WHAT YOU NEED TO DO: Omit the pictures and output exactly the lines from the start of the entries through the line containing "right elbow: (506, 329)".

Human pose keypoint data

* * * * * * * * *

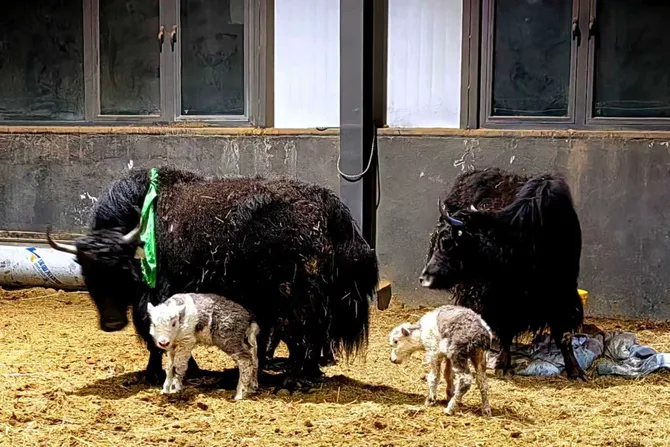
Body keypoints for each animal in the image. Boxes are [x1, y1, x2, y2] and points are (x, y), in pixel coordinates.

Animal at [47, 167, 379, 391]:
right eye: (86, 271)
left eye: (121, 269)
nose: (112, 323)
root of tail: (332, 210)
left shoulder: (155, 297)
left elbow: (155, 334)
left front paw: (160, 373)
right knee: (308, 337)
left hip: (294, 296)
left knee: (302, 335)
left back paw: (290, 382)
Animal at [420, 170, 587, 380]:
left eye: (447, 242)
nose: (424, 278)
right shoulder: (499, 299)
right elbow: (506, 329)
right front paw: (503, 365)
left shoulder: (563, 295)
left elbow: (563, 334)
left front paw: (575, 370)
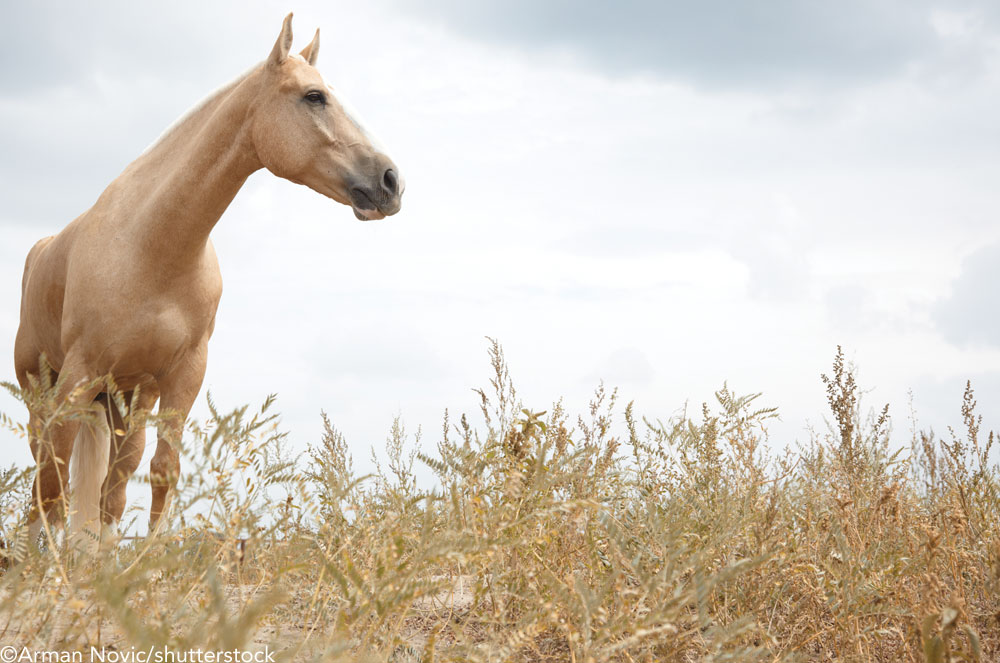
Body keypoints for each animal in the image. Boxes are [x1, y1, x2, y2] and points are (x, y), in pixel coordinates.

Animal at [12, 14, 402, 548]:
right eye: (314, 96)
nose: (391, 181)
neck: (151, 247)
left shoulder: (182, 375)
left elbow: (160, 471)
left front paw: (145, 563)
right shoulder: (78, 374)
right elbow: (53, 482)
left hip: (125, 401)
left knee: (112, 482)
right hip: (44, 393)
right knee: (45, 478)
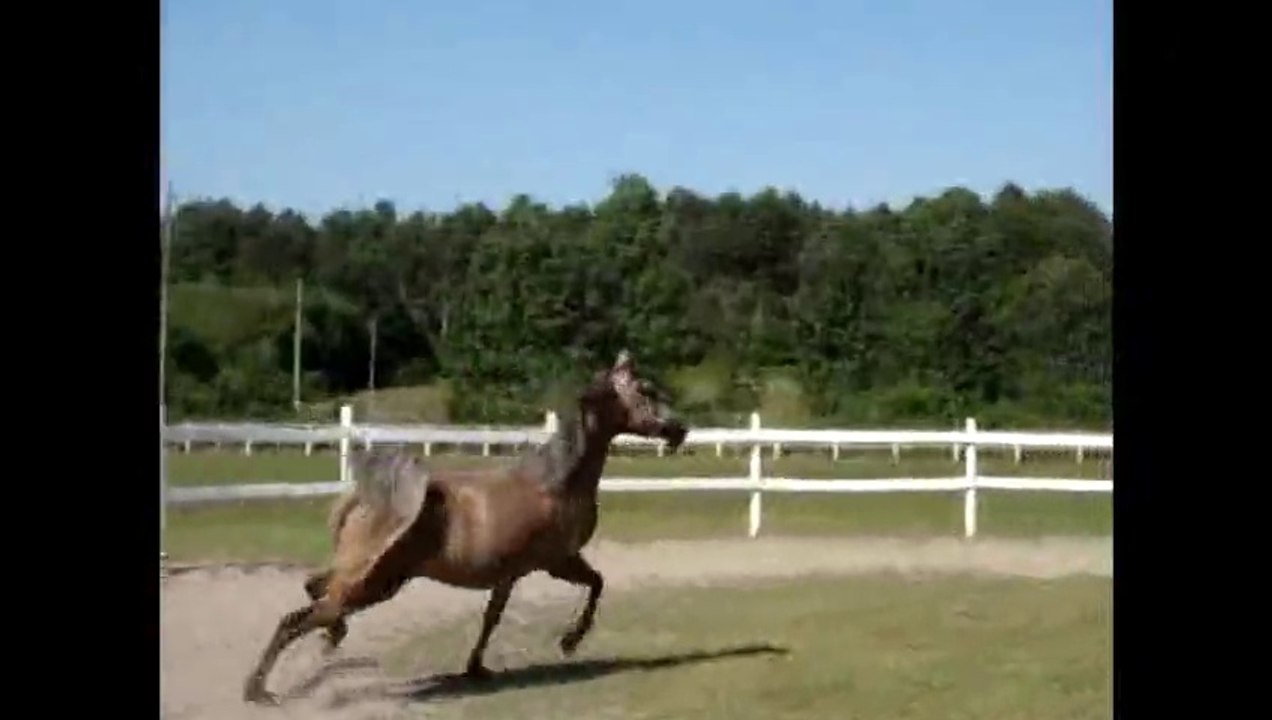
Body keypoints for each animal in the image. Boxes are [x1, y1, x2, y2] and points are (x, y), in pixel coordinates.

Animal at [242, 350, 689, 704]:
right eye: (646, 389)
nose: (680, 430)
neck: (555, 482)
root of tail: (364, 498)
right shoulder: (556, 561)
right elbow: (596, 584)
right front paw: (568, 642)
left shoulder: (513, 572)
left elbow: (495, 616)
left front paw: (476, 668)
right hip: (373, 584)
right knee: (297, 618)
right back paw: (259, 691)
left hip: (364, 579)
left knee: (315, 593)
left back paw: (325, 642)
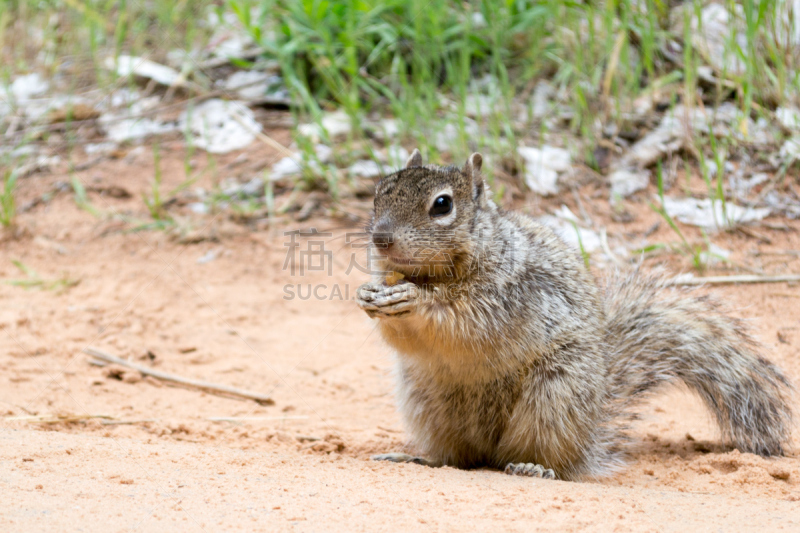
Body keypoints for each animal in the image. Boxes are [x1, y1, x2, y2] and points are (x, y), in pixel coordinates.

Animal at [356, 148, 792, 480]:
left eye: (443, 205)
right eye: (378, 193)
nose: (380, 238)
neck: (436, 273)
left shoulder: (509, 295)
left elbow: (465, 321)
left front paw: (415, 300)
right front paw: (368, 295)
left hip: (556, 395)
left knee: (552, 461)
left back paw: (533, 467)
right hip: (426, 399)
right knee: (461, 458)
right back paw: (423, 458)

* * * * * * * * *

OUTPUT:
Body keypoints for each animal in the image. Boxes are [x1, y1, x2, y2] and points are (x, y), in pixel coordinates.

Animal at [47, 167, 379, 391]:
right eye: (86, 271)
left eye: (121, 269)
nose: (112, 323)
root of tail: (332, 210)
left shoulder: (155, 297)
left elbow: (155, 334)
left front paw: (160, 373)
right knee: (308, 337)
left hip: (294, 296)
left knee: (302, 335)
left back paw: (290, 382)
Animal at [420, 170, 587, 380]:
left eye: (447, 242)
nose: (424, 278)
right shoulder: (499, 299)
right elbow: (506, 329)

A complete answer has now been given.